* [What the exercise asks] From the listing below, reproduce word for word the part that opens with the line containing "pinky dip: (168, 272)" and closes with the line containing "middle tip: (298, 197)"; reproduce nothing else.

* [Supplied entries]

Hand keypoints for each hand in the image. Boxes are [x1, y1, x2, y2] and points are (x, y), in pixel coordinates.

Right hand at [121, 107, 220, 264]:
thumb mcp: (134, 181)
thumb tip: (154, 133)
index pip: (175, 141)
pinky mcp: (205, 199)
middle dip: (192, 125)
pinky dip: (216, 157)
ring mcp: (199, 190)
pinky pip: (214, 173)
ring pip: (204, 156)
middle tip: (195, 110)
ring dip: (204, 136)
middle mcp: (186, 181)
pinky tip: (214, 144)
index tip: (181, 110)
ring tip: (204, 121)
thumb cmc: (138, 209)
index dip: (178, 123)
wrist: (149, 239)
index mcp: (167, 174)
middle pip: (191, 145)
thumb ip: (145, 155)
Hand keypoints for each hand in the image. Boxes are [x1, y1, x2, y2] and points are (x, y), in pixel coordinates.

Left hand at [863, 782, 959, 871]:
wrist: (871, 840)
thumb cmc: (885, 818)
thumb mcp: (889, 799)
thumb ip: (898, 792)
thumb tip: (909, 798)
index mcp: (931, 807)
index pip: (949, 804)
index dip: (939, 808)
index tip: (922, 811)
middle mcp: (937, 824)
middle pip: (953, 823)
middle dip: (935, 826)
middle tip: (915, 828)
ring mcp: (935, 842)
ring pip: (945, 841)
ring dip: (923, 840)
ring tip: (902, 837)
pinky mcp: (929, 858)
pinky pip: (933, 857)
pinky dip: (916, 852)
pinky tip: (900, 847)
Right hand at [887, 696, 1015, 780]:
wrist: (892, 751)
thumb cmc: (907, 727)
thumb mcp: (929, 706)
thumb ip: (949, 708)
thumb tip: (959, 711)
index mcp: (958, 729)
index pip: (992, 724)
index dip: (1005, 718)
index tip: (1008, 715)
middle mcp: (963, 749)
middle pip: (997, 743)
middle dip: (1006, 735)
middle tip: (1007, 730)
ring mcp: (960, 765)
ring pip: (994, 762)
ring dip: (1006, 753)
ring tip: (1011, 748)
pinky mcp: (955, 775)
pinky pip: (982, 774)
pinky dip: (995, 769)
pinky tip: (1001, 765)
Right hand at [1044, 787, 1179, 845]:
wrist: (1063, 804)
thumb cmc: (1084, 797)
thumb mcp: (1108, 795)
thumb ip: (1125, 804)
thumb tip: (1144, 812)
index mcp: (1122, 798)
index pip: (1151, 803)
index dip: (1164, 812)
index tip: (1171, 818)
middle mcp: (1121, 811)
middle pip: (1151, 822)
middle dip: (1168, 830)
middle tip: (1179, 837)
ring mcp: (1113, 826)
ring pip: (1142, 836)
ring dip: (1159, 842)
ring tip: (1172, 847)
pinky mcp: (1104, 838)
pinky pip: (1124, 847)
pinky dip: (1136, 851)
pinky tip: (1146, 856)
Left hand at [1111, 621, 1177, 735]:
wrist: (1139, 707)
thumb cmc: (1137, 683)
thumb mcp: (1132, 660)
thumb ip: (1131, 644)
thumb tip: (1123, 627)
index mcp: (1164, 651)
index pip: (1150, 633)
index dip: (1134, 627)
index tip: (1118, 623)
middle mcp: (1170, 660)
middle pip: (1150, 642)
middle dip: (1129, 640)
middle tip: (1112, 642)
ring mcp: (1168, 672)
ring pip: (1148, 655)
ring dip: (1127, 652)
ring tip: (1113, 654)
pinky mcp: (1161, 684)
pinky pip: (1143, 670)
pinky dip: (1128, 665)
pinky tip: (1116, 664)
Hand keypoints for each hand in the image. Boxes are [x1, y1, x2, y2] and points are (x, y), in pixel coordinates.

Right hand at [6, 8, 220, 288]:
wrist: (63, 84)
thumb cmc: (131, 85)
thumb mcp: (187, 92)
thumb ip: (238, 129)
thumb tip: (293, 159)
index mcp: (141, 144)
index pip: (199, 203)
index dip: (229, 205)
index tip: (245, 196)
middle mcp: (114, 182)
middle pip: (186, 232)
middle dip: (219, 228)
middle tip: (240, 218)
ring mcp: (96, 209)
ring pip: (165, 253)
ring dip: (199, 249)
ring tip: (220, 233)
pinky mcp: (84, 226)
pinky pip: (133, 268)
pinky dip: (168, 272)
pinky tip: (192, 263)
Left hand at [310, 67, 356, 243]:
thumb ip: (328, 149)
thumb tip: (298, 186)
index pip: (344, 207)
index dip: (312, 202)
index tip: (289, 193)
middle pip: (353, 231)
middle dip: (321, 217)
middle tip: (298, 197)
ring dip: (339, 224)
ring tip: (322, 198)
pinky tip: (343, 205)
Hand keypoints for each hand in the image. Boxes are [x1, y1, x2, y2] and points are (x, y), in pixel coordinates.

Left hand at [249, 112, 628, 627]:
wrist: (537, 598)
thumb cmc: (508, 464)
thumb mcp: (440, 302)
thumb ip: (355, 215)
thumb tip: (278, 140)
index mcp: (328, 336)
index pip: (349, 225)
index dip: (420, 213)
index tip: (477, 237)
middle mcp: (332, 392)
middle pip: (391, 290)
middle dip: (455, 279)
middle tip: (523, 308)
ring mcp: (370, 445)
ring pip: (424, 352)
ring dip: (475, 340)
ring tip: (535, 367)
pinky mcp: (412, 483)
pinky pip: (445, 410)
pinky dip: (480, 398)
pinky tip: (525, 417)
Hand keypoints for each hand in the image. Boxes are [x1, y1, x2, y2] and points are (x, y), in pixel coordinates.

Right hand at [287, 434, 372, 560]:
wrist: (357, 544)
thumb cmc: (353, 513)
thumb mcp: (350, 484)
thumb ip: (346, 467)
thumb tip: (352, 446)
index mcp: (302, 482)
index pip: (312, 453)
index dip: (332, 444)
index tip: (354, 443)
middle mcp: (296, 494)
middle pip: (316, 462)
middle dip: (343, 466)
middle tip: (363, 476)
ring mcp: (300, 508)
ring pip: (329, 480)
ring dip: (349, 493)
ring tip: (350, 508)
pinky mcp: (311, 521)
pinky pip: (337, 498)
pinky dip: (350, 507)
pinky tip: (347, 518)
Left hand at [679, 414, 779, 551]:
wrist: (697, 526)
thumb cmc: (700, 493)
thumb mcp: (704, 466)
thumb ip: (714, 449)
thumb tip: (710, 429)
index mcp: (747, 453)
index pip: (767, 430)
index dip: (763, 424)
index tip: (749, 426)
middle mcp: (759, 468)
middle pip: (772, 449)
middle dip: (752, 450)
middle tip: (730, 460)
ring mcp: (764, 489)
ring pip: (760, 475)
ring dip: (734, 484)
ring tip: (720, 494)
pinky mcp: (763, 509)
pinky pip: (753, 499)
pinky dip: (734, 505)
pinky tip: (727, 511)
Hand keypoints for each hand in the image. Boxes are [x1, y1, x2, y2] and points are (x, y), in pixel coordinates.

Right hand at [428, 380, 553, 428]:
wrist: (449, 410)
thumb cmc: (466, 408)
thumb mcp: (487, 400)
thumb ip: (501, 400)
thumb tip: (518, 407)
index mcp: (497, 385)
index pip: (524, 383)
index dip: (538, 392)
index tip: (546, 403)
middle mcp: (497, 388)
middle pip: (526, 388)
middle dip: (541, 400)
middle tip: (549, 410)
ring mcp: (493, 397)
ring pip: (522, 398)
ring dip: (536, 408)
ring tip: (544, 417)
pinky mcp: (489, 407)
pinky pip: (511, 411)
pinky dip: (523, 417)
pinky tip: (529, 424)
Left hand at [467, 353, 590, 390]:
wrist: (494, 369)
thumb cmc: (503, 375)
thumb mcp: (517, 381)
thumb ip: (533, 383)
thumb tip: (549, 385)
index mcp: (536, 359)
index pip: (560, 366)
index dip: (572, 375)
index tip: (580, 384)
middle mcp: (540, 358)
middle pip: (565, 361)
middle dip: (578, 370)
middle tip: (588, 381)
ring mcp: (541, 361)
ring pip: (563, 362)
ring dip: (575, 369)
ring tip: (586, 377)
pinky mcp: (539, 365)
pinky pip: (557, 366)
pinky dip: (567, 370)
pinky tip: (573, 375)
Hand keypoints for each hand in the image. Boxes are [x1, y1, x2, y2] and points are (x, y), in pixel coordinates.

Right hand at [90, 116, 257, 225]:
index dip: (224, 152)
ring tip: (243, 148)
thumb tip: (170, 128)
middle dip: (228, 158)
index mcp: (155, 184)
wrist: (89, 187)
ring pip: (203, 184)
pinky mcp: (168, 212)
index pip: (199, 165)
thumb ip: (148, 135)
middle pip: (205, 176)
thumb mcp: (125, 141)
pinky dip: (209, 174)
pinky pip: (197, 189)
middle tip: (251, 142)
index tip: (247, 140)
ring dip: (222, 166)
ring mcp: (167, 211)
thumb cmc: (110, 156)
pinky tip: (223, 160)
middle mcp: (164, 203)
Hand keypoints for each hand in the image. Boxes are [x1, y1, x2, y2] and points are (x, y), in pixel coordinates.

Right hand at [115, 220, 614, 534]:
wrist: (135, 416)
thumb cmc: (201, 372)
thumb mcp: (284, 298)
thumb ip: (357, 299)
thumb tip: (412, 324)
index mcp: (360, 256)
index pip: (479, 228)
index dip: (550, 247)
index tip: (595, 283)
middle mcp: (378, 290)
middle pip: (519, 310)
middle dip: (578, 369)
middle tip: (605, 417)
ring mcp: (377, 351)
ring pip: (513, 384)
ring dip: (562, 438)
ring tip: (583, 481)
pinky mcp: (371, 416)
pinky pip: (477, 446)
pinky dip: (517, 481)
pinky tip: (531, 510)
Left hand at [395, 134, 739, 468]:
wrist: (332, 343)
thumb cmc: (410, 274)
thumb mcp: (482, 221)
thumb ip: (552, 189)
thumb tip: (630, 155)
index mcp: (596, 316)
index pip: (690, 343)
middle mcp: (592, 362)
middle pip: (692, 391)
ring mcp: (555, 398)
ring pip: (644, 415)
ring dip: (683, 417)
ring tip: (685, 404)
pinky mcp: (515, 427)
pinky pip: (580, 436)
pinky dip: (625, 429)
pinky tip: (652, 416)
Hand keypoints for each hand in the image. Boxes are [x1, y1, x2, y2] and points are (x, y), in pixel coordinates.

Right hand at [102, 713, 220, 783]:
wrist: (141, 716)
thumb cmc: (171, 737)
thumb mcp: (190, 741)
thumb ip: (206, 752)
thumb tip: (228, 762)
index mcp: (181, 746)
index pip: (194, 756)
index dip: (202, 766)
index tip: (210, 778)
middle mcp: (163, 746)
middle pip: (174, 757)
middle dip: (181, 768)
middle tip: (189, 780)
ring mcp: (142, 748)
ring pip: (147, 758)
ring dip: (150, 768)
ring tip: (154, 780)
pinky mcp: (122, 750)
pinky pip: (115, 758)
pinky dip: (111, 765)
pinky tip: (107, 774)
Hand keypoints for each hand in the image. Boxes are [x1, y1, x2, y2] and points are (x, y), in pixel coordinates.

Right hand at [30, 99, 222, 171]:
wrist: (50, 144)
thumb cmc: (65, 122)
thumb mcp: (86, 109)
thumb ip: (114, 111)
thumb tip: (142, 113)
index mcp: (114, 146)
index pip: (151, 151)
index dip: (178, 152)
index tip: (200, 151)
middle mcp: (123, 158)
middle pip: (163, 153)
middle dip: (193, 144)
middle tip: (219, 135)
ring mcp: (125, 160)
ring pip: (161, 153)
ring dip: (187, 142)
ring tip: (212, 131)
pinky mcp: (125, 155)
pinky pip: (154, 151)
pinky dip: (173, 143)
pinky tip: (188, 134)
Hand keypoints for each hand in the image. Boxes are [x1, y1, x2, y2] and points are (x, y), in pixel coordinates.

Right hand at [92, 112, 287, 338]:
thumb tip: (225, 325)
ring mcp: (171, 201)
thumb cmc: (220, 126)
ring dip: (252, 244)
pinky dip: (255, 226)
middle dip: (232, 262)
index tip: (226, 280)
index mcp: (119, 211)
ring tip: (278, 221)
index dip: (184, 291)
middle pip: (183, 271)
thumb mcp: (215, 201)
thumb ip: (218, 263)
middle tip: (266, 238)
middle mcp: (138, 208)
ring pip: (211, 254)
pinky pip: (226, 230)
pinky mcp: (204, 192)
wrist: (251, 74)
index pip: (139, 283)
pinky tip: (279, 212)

* [Answer section]
pinky dip: (168, 272)
pinky tip: (192, 263)
Left hand at [310, 67, 356, 243]:
thumb ip: (328, 149)
thumb tip: (298, 186)
index pip: (344, 207)
index dip: (312, 202)
index tip: (289, 193)
middle pip: (353, 231)
middle dip: (321, 217)
middle tip: (298, 197)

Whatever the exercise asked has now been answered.